Relativity and Equivalence of Mass and Energy

[Alena Selone]

Homework Statement

An electron is accelerated to a speed that is 99 percent the speed of light, and is moving through a 2-km-long tunnel. The rest mass of the electron is 9.11*10^-31 kg. What is the mass of the electron at this speed?
c= speed of light

Homework Equations

t= (tsubscript(o))/ root(1-(v^2/c^2)
L= Lsubscript(o)* root(1-0)= Lsubscript(o)
p= (mv)/ root(1-0) = mv
KE= ((mc^2)/ root(1-(v^2/c^2))-mc^2

The Attempt at a Solution

I tried plugging the rest mass into the last equation on the top which gives me 9.11*10^-31/ root(1-((.99c)^2/c^2
which calculates out to
9.11*10^-31/ root(1-.9801)
9.11*10^-31/root(0.0199)
9.11*10^-31/0.14106736
=6.458*10^-30

I'm unsure if this is correct.
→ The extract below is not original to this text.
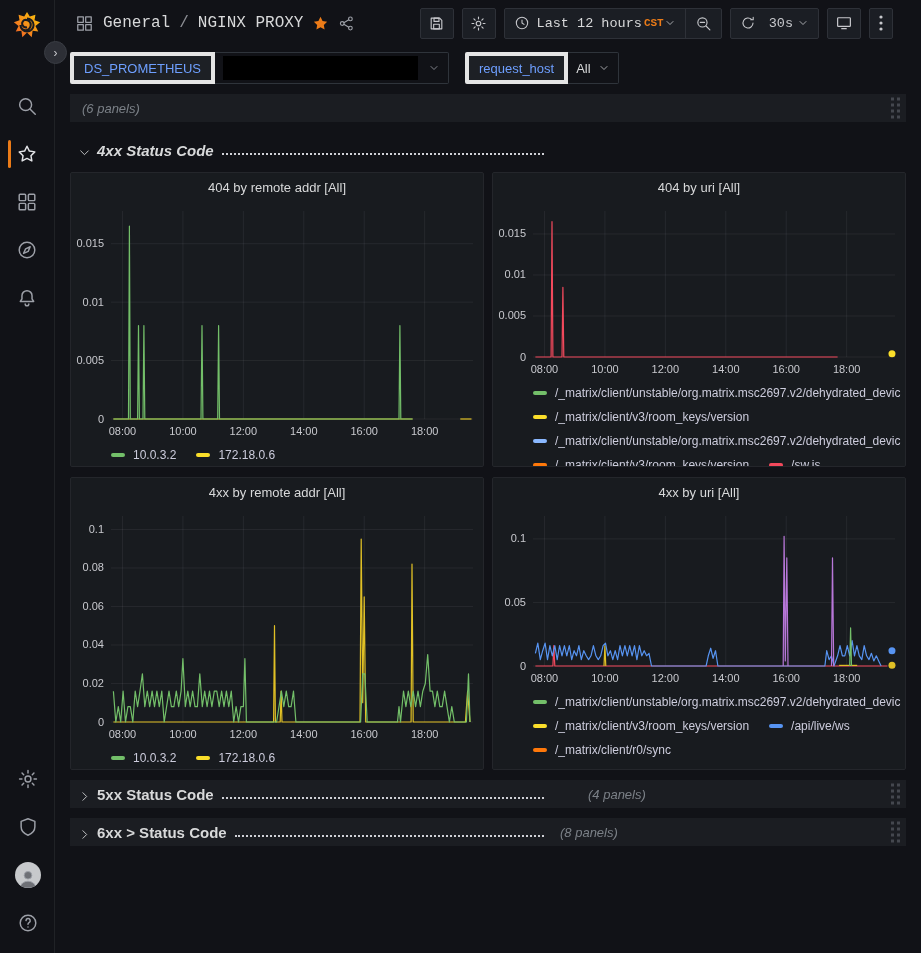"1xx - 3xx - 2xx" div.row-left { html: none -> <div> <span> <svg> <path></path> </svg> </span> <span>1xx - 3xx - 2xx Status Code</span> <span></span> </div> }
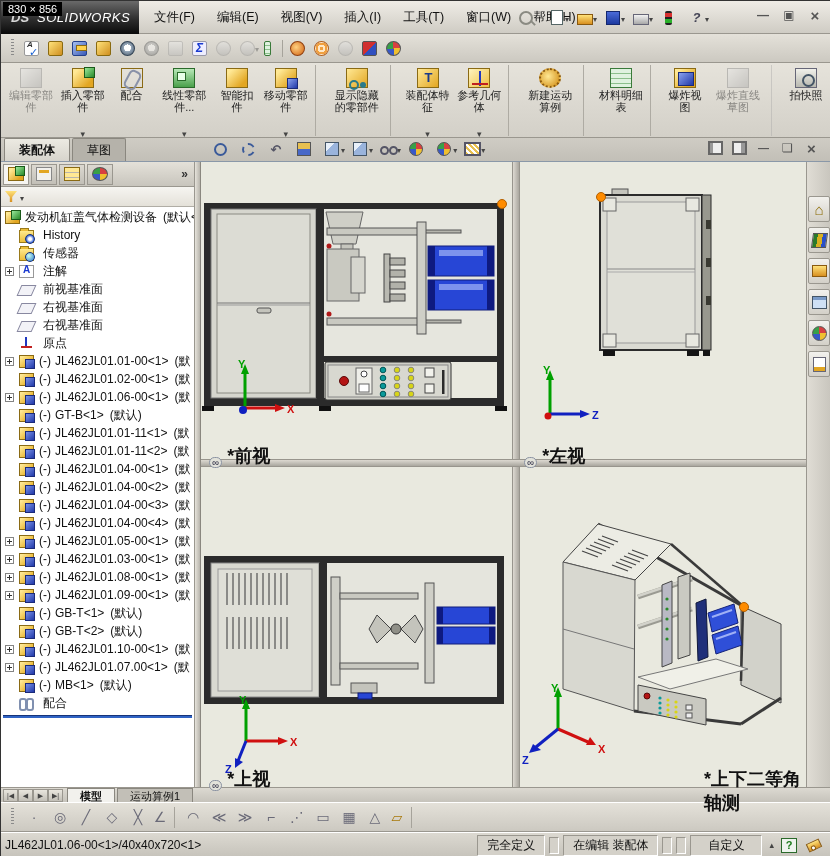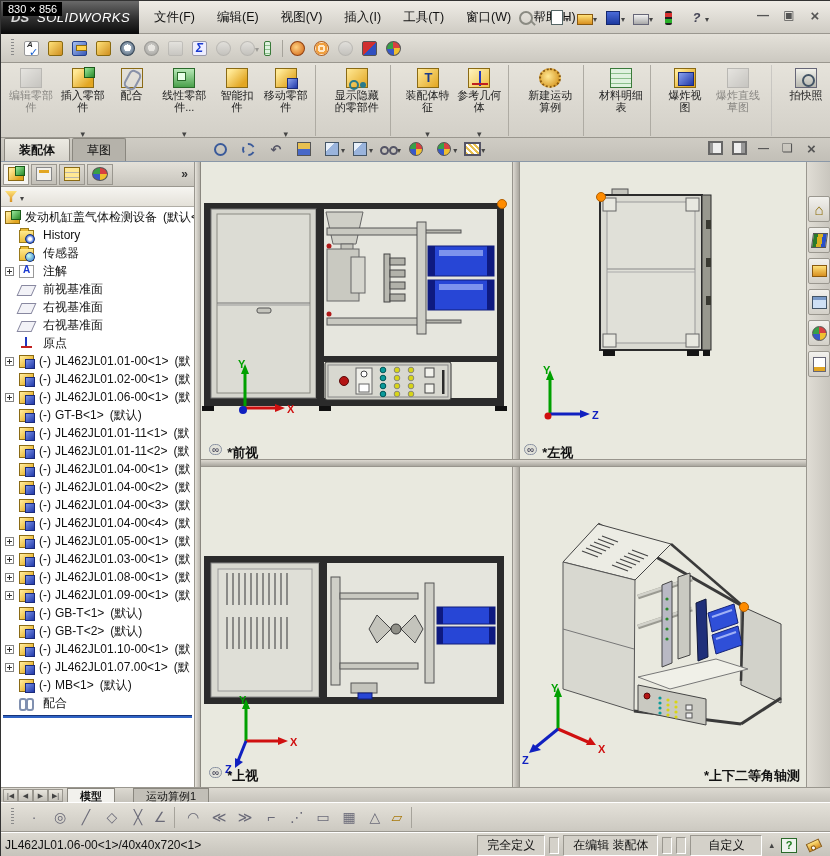"*前视" .vlabel { align-items: flex-start -> flex-end; font-size: 13px -> 18px }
It's listed as one of the answers but I don't know if I used the correct equation, so the fact that it's listed as an answer could be a trick. I also don't know how the 2km long tunnel plays into the equation. Please help!

 

[Doc Al]

Looks fine to me. The length of the tunnel is irrelevant. (Note that "relativistic mass" is a rather antiquated concept nowadays.)

 

[Alena Selone]

Looks fine to me. The length of the tunnel is irrelevant. (Note that "relativistic mass" is a rather antiquated concept nowadays.)

So in a different equation using some of the same values, say,
An electron is accelerated to a speed that is 99 percent the speed of light, and is moving through a 2-km-long tunnel.
Could I calculate the length of the tunnel in the frame of reference of the electron or is that too irrelevant?

 

[Doc Al]

Could I calculate the length of the tunnel in the frame of reference of the electron or is that too irrelevant?

Sure you can. For that problem, the "rest" length of the tunnel is very relevant.

 

[Alena Selone]

Sure you can. For that problem, the "rest" length of the tunnel is very relevant.

So how would I do that?

 

[Doc Al]

So how would I do that?

Look up the formula for "length contraction" (one of the key relativistic effects).